• _Data provided_:
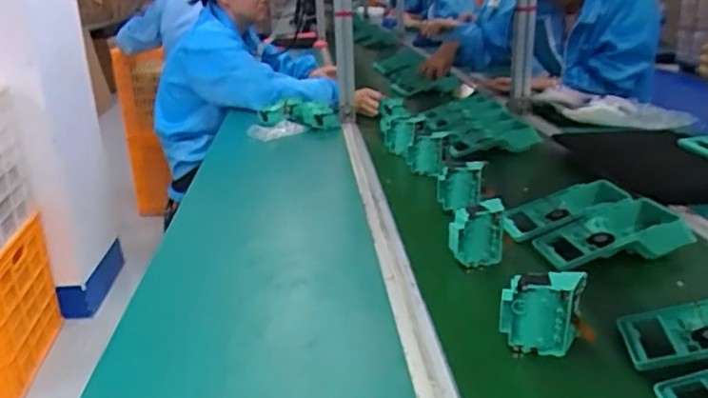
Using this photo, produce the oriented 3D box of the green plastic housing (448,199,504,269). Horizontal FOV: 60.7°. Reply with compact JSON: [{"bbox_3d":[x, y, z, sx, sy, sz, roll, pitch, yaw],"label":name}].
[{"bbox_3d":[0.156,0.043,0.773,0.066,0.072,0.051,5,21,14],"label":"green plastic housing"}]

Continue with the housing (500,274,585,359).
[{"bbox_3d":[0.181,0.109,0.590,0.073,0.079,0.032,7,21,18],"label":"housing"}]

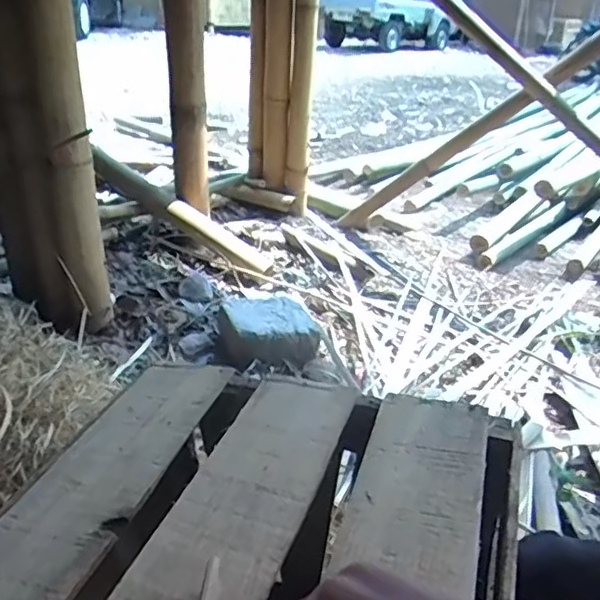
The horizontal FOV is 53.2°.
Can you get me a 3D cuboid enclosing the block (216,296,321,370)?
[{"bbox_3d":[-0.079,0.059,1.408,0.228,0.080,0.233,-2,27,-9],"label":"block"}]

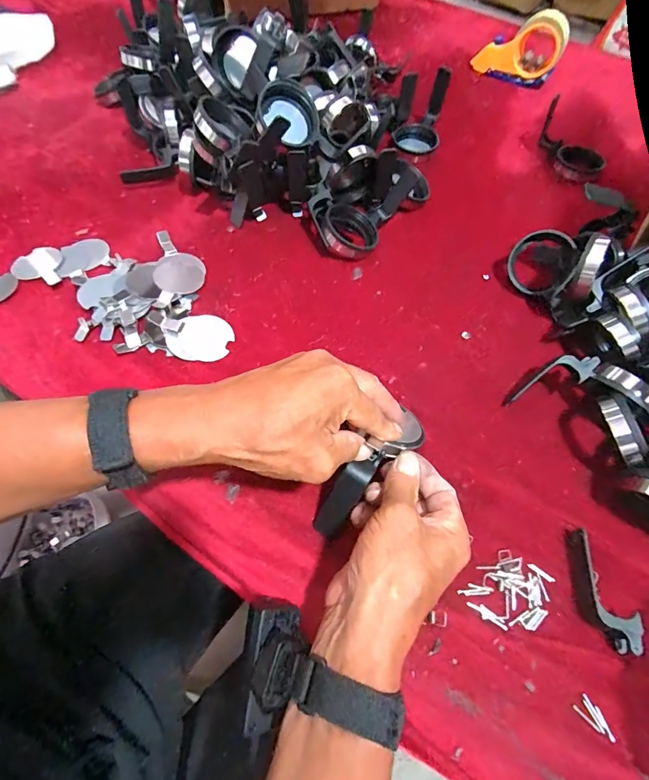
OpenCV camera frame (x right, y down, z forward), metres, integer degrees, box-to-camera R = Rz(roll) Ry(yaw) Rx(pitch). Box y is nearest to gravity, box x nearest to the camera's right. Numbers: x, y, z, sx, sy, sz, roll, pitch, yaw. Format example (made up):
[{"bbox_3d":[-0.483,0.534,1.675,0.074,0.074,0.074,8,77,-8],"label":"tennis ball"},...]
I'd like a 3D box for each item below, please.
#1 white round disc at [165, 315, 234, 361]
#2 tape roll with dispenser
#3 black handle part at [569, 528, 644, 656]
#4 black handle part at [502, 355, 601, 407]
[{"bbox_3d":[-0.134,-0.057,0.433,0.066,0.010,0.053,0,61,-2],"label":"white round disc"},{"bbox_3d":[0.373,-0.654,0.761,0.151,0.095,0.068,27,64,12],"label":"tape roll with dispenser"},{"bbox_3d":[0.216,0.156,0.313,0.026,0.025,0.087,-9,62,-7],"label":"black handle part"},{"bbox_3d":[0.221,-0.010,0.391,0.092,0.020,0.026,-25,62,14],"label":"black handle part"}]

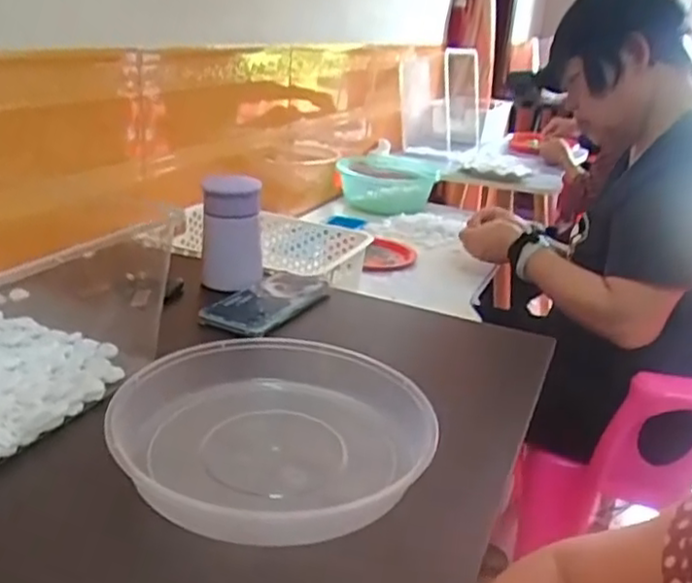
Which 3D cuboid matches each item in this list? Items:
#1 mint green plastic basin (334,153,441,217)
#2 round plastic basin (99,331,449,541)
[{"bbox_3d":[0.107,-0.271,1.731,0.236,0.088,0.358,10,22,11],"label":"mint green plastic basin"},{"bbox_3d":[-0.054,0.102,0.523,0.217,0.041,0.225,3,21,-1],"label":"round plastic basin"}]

• _Aim of the task_:
Word for word, give the listing above again, but drop any pictures.

• _Worked solution_:
Using this photo, produce the oriented 3D box of the green plastic housing (448,199,504,269). Horizontal FOV: 60.7°. Reply with compact JSON: [{"bbox_3d":[x, y, z, sx, sy, sz, roll, pitch, yaw],"label":name}].
[{"bbox_3d":[0.156,0.043,0.773,0.066,0.072,0.051,5,21,14],"label":"green plastic housing"}]

Continue with the housing (500,274,585,359).
[{"bbox_3d":[0.181,0.109,0.590,0.073,0.079,0.032,7,21,18],"label":"housing"}]

The horizontal FOV is 53.2°.
Can you get me a 3D cuboid enclosing the block (216,296,321,370)?
[{"bbox_3d":[-0.079,0.059,1.408,0.228,0.080,0.233,-2,27,-9],"label":"block"}]

OpenCV camera frame (x right, y down, z forward), metres, integer degrees, box-to-camera R = Rz(roll) Ry(yaw) Rx(pitch). Box y is nearest to gravity, box x nearest to the camera's right. Numbers: x, y, z, sx, sy, sz, roll, pitch, yaw. Format example (made up):
[{"bbox_3d":[-0.483,0.534,1.675,0.074,0.074,0.074,8,77,-8],"label":"tennis ball"},...]
I'd like a 3D box for each item below, please.
#1 white round disc at [165, 315, 234, 361]
#2 tape roll with dispenser
#3 black handle part at [569, 528, 644, 656]
#4 black handle part at [502, 355, 601, 407]
[{"bbox_3d":[-0.134,-0.057,0.433,0.066,0.010,0.053,0,61,-2],"label":"white round disc"},{"bbox_3d":[0.373,-0.654,0.761,0.151,0.095,0.068,27,64,12],"label":"tape roll with dispenser"},{"bbox_3d":[0.216,0.156,0.313,0.026,0.025,0.087,-9,62,-7],"label":"black handle part"},{"bbox_3d":[0.221,-0.010,0.391,0.092,0.020,0.026,-25,62,14],"label":"black handle part"}]

Which 3D cuboid matches each item in this list? Items:
#1 mint green plastic basin (334,153,441,217)
#2 round plastic basin (99,331,449,541)
[{"bbox_3d":[0.107,-0.271,1.731,0.236,0.088,0.358,10,22,11],"label":"mint green plastic basin"},{"bbox_3d":[-0.054,0.102,0.523,0.217,0.041,0.225,3,21,-1],"label":"round plastic basin"}]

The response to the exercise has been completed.